GOAL OF THE EXERCISE:
Could you repeat every entry below word for word, leaving out the pictures?

[Start of section]

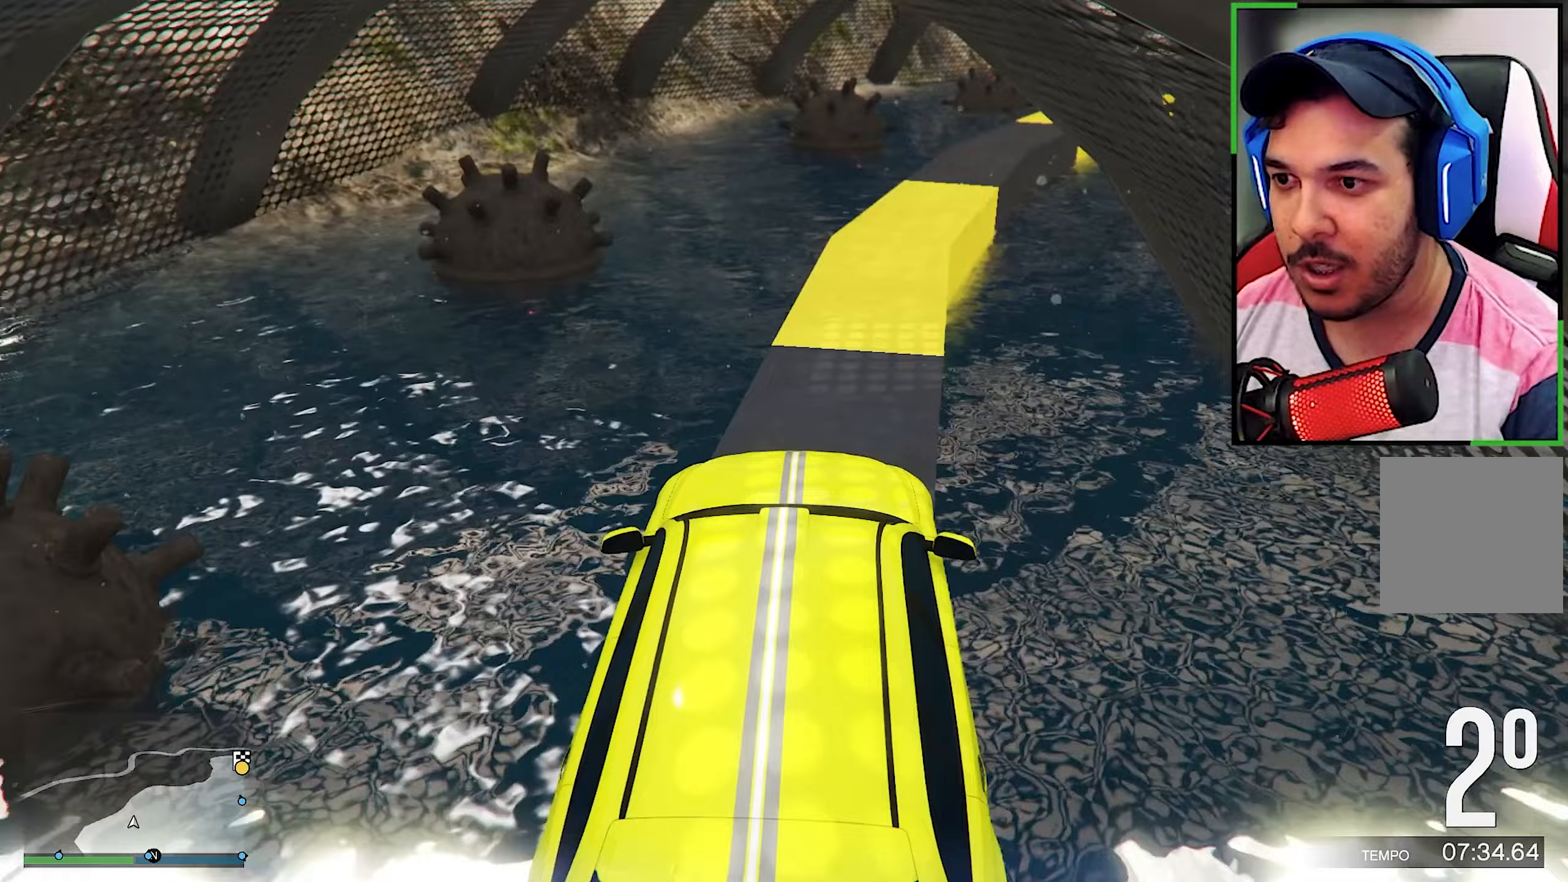
{"buttons": [], "left_stick": "center", "right_stick": "center", "events": [[267, "R2", "up"]]}
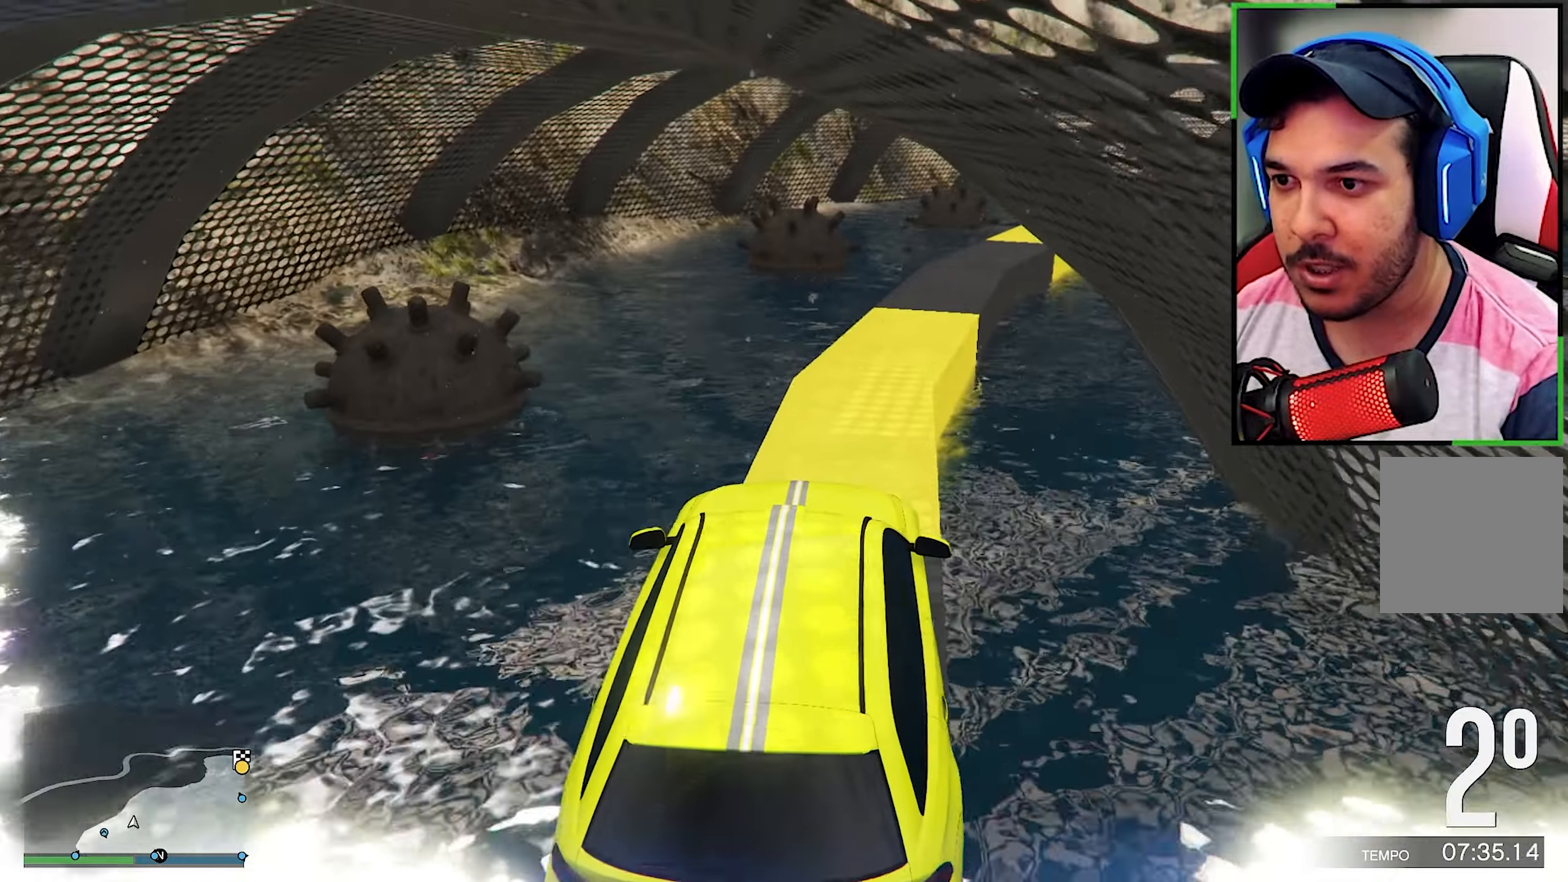
{"buttons": [], "left_stick": "center", "right_stick": "center", "events": [[350, "left_stick", "right"], [417, "left_stick", "center"]]}
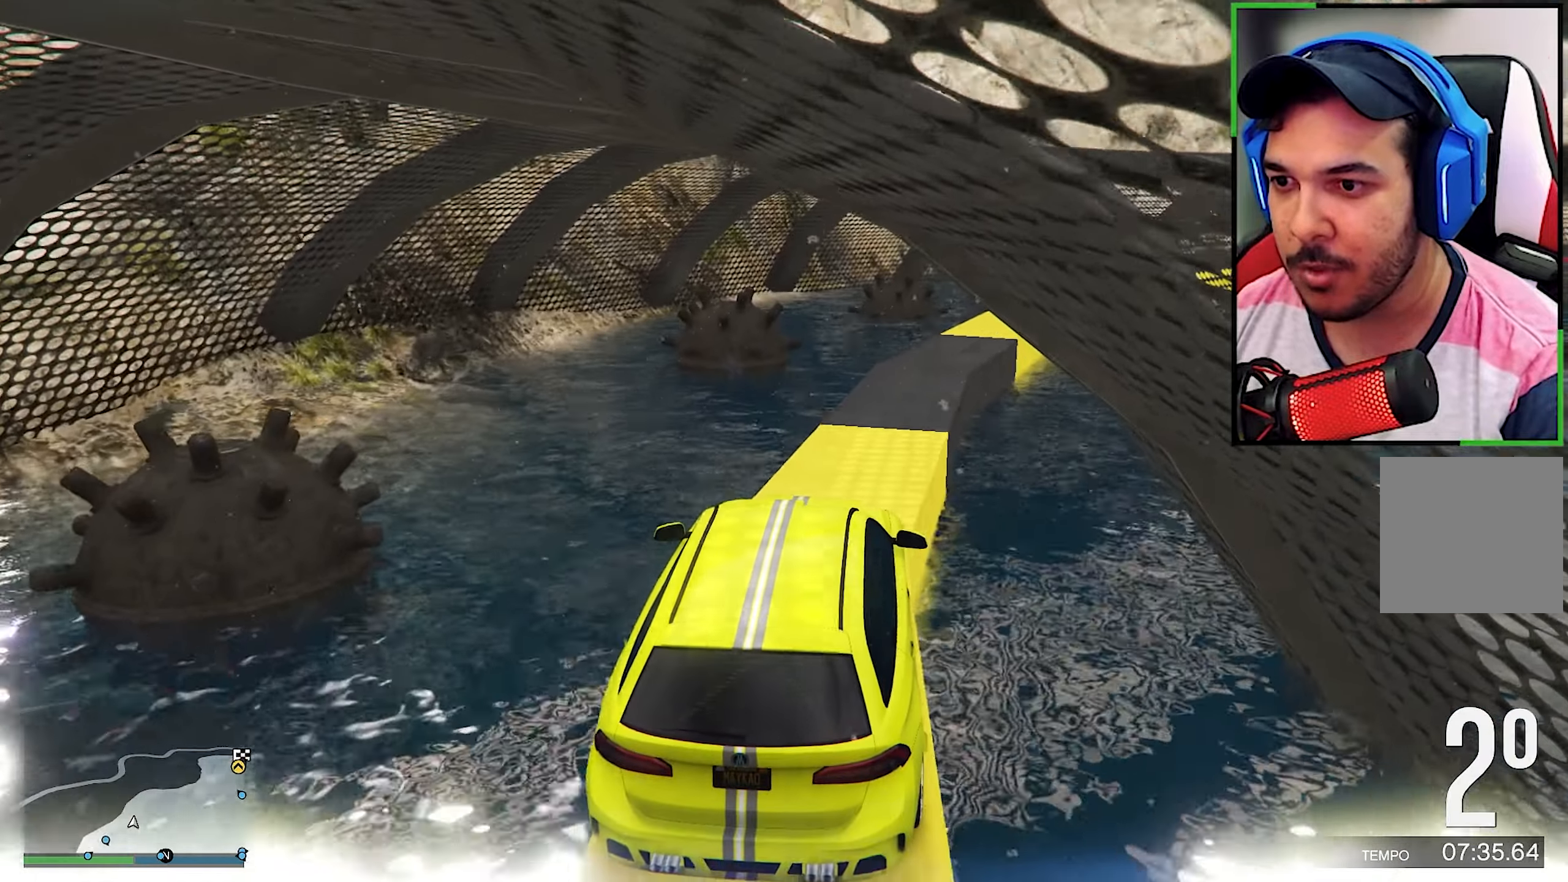
{"buttons": [], "left_stick": "center", "right_stick": "center", "events": [[33, "R2", "down"], [83, "R2", "up"]]}
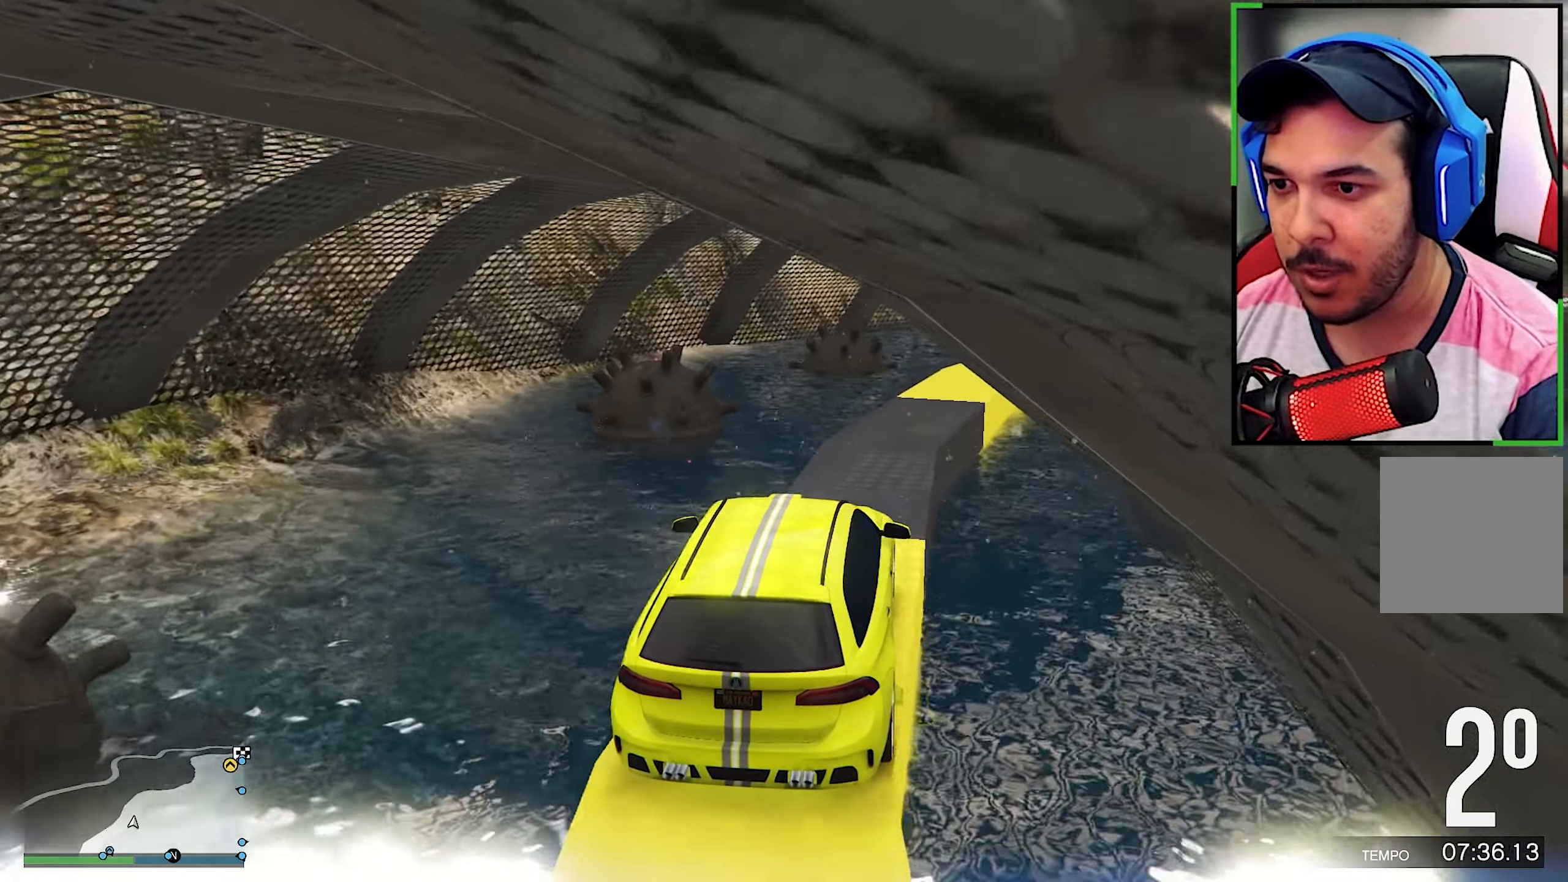
{"buttons": [], "left_stick": "right", "right_stick": "center", "events": [[100, "left_stick", "right"]]}
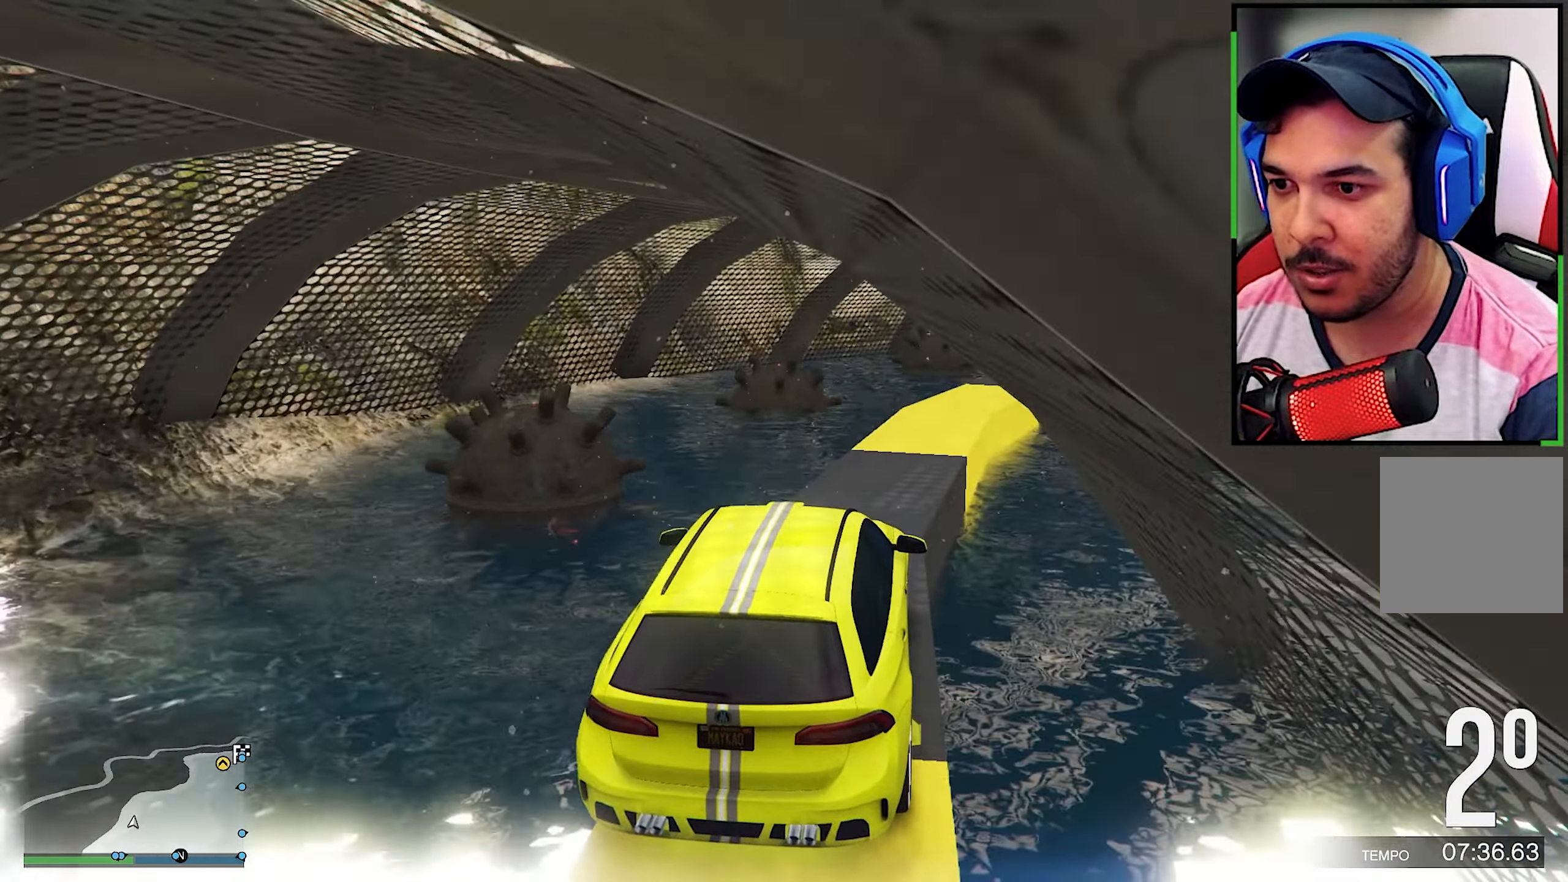
{"buttons": [], "left_stick": "right", "right_stick": "center", "events": []}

[End of section]

ANSWER TO THE PROBLEM:
{"buttons": [], "left_stick": "center", "right_stick": "center", "events": [[267, "R2", "up"]]}
{"buttons": [], "left_stick": "center", "right_stick": "center", "events": [[350, "left_stick", "right"], [417, "left_stick", "center"]]}
{"buttons": [], "left_stick": "center", "right_stick": "center", "events": [[33, "R2", "down"], [83, "R2", "up"]]}
{"buttons": [], "left_stick": "right", "right_stick": "center", "events": [[100, "left_stick", "right"]]}
{"buttons": [], "left_stick": "right", "right_stick": "center", "events": []}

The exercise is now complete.